His hand moved on the table top. She knew then just how badly he wanted to touch her, to take her hand. She put her hands under the table and gripped them tightly together.

“You're certain of that?” His words probed his pain.

“Aren't you?” She met his eyes squarely, defying the tenderness there.

He looked aside before she did. “Well.” He took a deep breath, and then a long drink from his mug. He leaned towards her on one elbow and tried for a convincing grin as he suggested, “I could buy the cindin if you wanted to supply the beer.”

She smiled back at him. “I don't think so,” she replied quietly.

He shrugged one shoulder. “If I buy the beer as well?” The smile was fading from his face.

“Brashen.” She shook her head. “When you get right down to it,” she pointed out reasonably, “we hardly even know one another. We have nothing in common, we aren't—”

“All right,” he cut her off gruffly. “All right, you've convinced me. It was all a bad idea. But you can't blame a man for trying.” He drank the last of his beer and stood up. “I'll be going, then. Can I offer you a last piece of advice?”

“Certainly.” She braced herself for some tender admonition to take care of herself, or be wary.

Instead he said, “Take a bath. You smell pretty bad.” Then he left, sauntering across the room and not even looking back from the door. If he had stopped at the door to grin and wave, it would have dispersed the insult. Instead, she was left feeling affronted. Just because she had refused him, he had insulted her. As if to pretend he had never wanted her, because she was not perfumed and prettied up. It certainly hadn't bothered him the last time, and as she recalled, he had smelled none too fresh himself. The gall of the man. She lifted her mug. “Beer!” she called to the sour innkeeper.

         

BRASHEN HUNCHED HIS SHOULDERS TO THE DIRTY RAIN THAT WAS
driving down. As he walked back to the Red Eaves he carefully thought about nothing. He stopped once to buy a stick of coarse cindin from a street corner vendor miserable in the rain, and then walked on. When he reached the doors of the Red Eaves, he found them barred for the night. He pounded on them, unreasonably angry at being shut out in the rain.
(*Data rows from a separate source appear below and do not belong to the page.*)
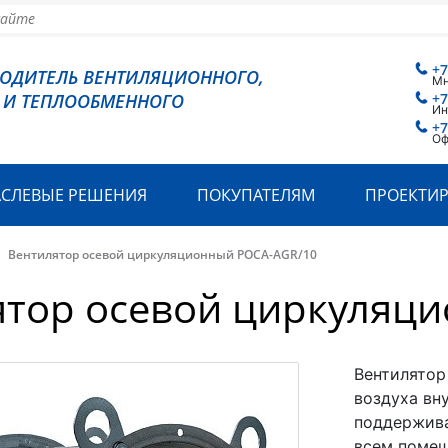
+7
ВОДИТЕЛЬ ВЕНТИЛЯЦИОННОГО,
Мн
 И ТЕПЛООБМЕННОГО
+7
Ин
+7
Оф
АСЛЕВЫЕ РЕШЕНИЯ
ПОКУПАТЕЛЯМ
ПРОЕКТИ
Вентилятор осевой циркуляционный РОСА-AGR/10
ятор осевой циркуляц
Вентилятор
воздуха вн
поддержива
всем поме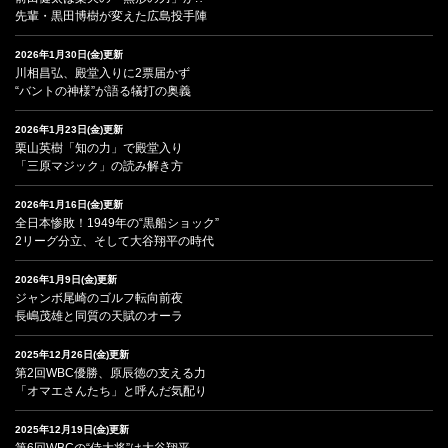
先輩・黒田博樹が変えた広島投手陣
2026年1月30日(金)更新
川相昌弘、殿堂入りに2票届かず
“バントの神様”が語る犠打の奥義
2026年1月23日(金)更新
栗山英樹「知の力」で殿堂入り
「三原マジック」の読み解き方
2026年1月16日(金)更新
全日本惨敗！1949年の“黒船ショック”
2リーグ分立、そして大谷翔平の時代
2026年1月9日(金)更新
ジャンボ尾崎のゴルフ転向前夜
長嶋茂雄と同質の天賦のオーラ
2025年12月26日(金)更新
第2回WBC優勝、原辰徳の支える力
「オマエさんたち」と呼んだ気配り
2025年12月19日(金)更新
第6回WBCの“侍大将”は大谷翔平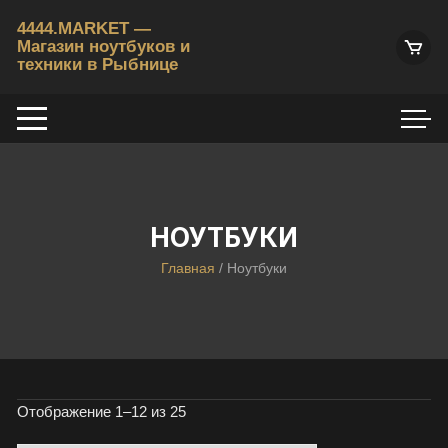
Перейти
4444.MARKET —
к
Магазин ноутбуков и
содержимому
техники в Рыбнице
К
у
п
и
т
ь
б
НОУТБУКИ
/
Главная
/ Ноутбуки
у
н
о
у
т
б
Цены:
Отображение 1–12 из 25
у
по
к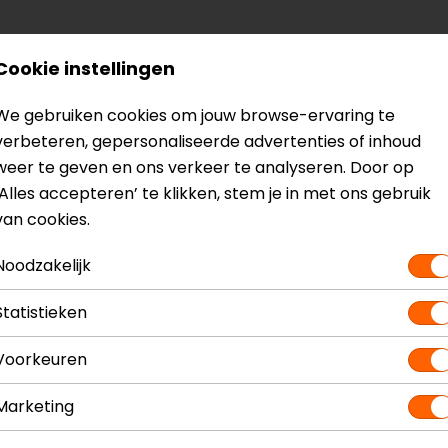
? Neem dan
contact
met ons op of kom langs in één van
o
Cookie instellingen
kun je het product bekijken & passen en staan onze verko
We gebruiken cookies om jouw browse-ervaring te
verbeteren, gepersonaliseerde advertenties of inhoud
weer te geven en ons verkeer te analyseren. Door op
‘Alles accepteren’ te klikken, stem je in met ons gebruik
van cookies.
m
Model
135 117
Kleur
Mat Z
Noodzakelijk
Communicatie
Unive
Materiaal
Therm
Statistieken
Rijstijl
Touri
Voorkeuren
Marketing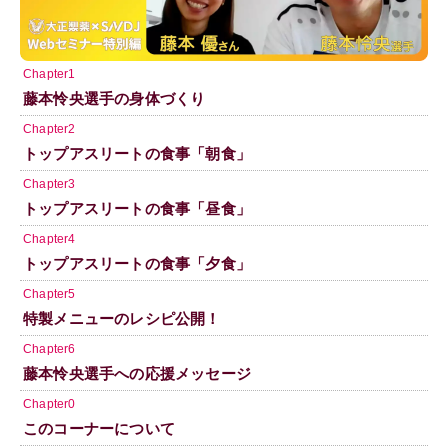
Chapter1
藤本怜央選手の身体づくり
Chapter2
トップアスリートの食事「朝食」
Chapter3
トップアスリートの食事「昼食」
Chapter4
トップアスリートの食事「夕食」
Chapter5
特製メニューのレシピ公開！
Chapter6
藤本怜央選手への応援メッセージ
Chapter0
このコーナーについて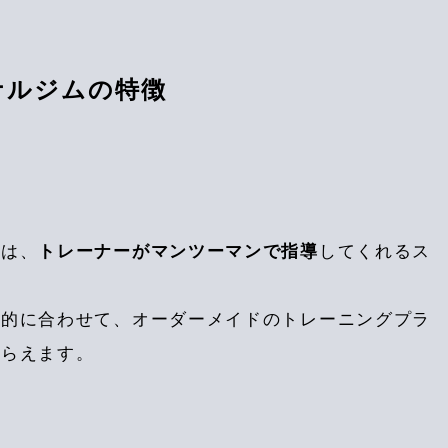
ソナルジムの特徴
ムは、
トレーナーがマンツーマンで指導
してくれるス
目的に合わせて、オーダーメイドのトレーニングプラ
もらえます。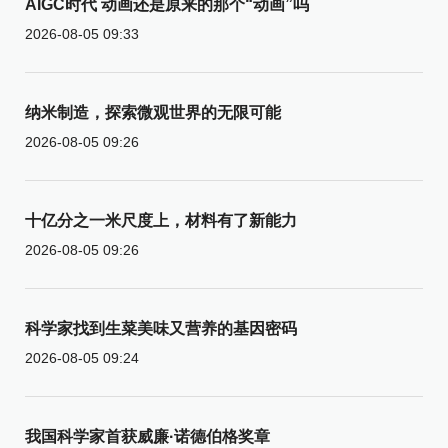
AIGC时代 动画还是原来的那个“动画”吗
2026-08-05 09:33
纳米制造，探索微观世界的无限可能
2026-08-05 09:26
十亿分之一米尺度上，材料有了新能力
2026-08-05 09:26
科学家找到生菜美味又营养的基因密码
2026-08-05 09:24
我国科学家首获威廉·诺德伯格奖章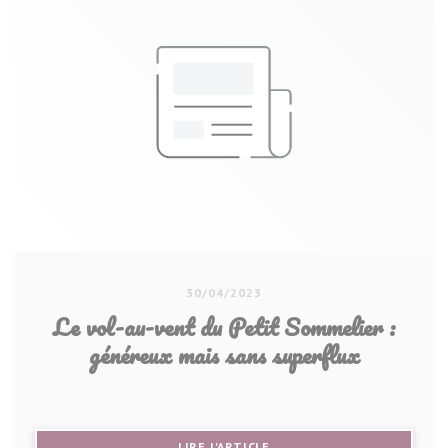
30/04/2023
Le vol-au-vent du Petit Sommelier :
généreux mais sans superflux
((OUVRE UNE NOUVELLE FE
LIRE L'ARTICLE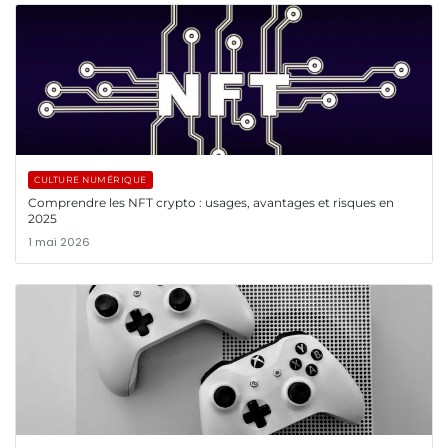
CULTURE NUMÉRIQUE
Comprendre les NFT crypto : usages, avantages et risques en
2025
1 mai 2026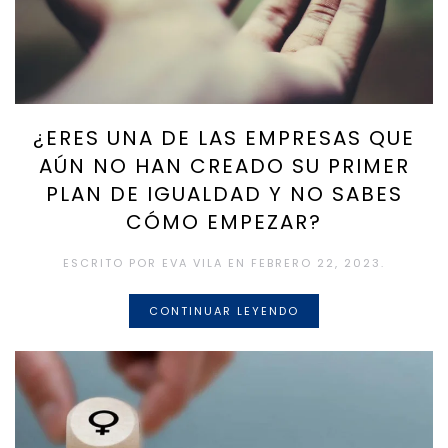
¿ERES UNA DE LAS EMPRESAS QUE
AÚN NO HAN CREADO SU PRIMER
PLAN DE IGUALDAD Y NO SABES
CÓMO EMPEZAR?
ESCRITO POR
EVA VILA
EN
FEBRERO 22, 2023
.
CONTINUAR LEYENDO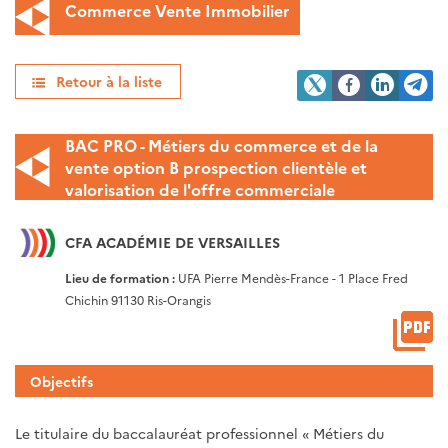
Commerce Vente Immobilier
Retour à la liste
BAC PRO - Métiers du commerce et de la
vente option B prospection clientèle et
valorisation de l'offre commerciale
CFA ACADÉMIE DE VERSAILLES
Lieu de formation :
UFA Pierre Mendès-France - 1 Place Fred
Chichin 91130 Ris-Orangis
Objectifs
Le titulaire du baccalauréat professionnel « Métiers du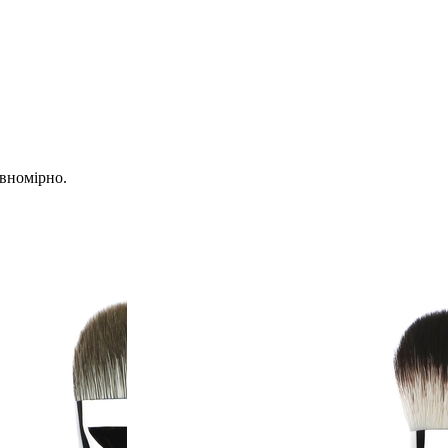
івномірно.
Above his head, a window opened. The landlord stuck his head out. “Who's there?” he demanded.

“Me. Brashen. Let me in.”

“You left the washing room a mess. You didn't scrub out the trough. And you left the towels in a heap.”

He stared up at the window in consternation. “Let me in,” he repeated. “It's raining!”

“You are not a tidy person!” the innkeeper shouted down at him.

“But I paid for a room!”

For an answer, his duffel bag came flying out the window. It landed in the muddy streets with a splat that spattered Brashen as well. “Hey!” he shouted, but the window above him shut firmly. For a time he knocked and then kicked at the barred door. Then he shouted curses up at the closed window. He was throwing great handfuls of greasy mud up at it when the city guards came by and laughingly told him to move along. Evidently it was a situation they had seen before, and more than once.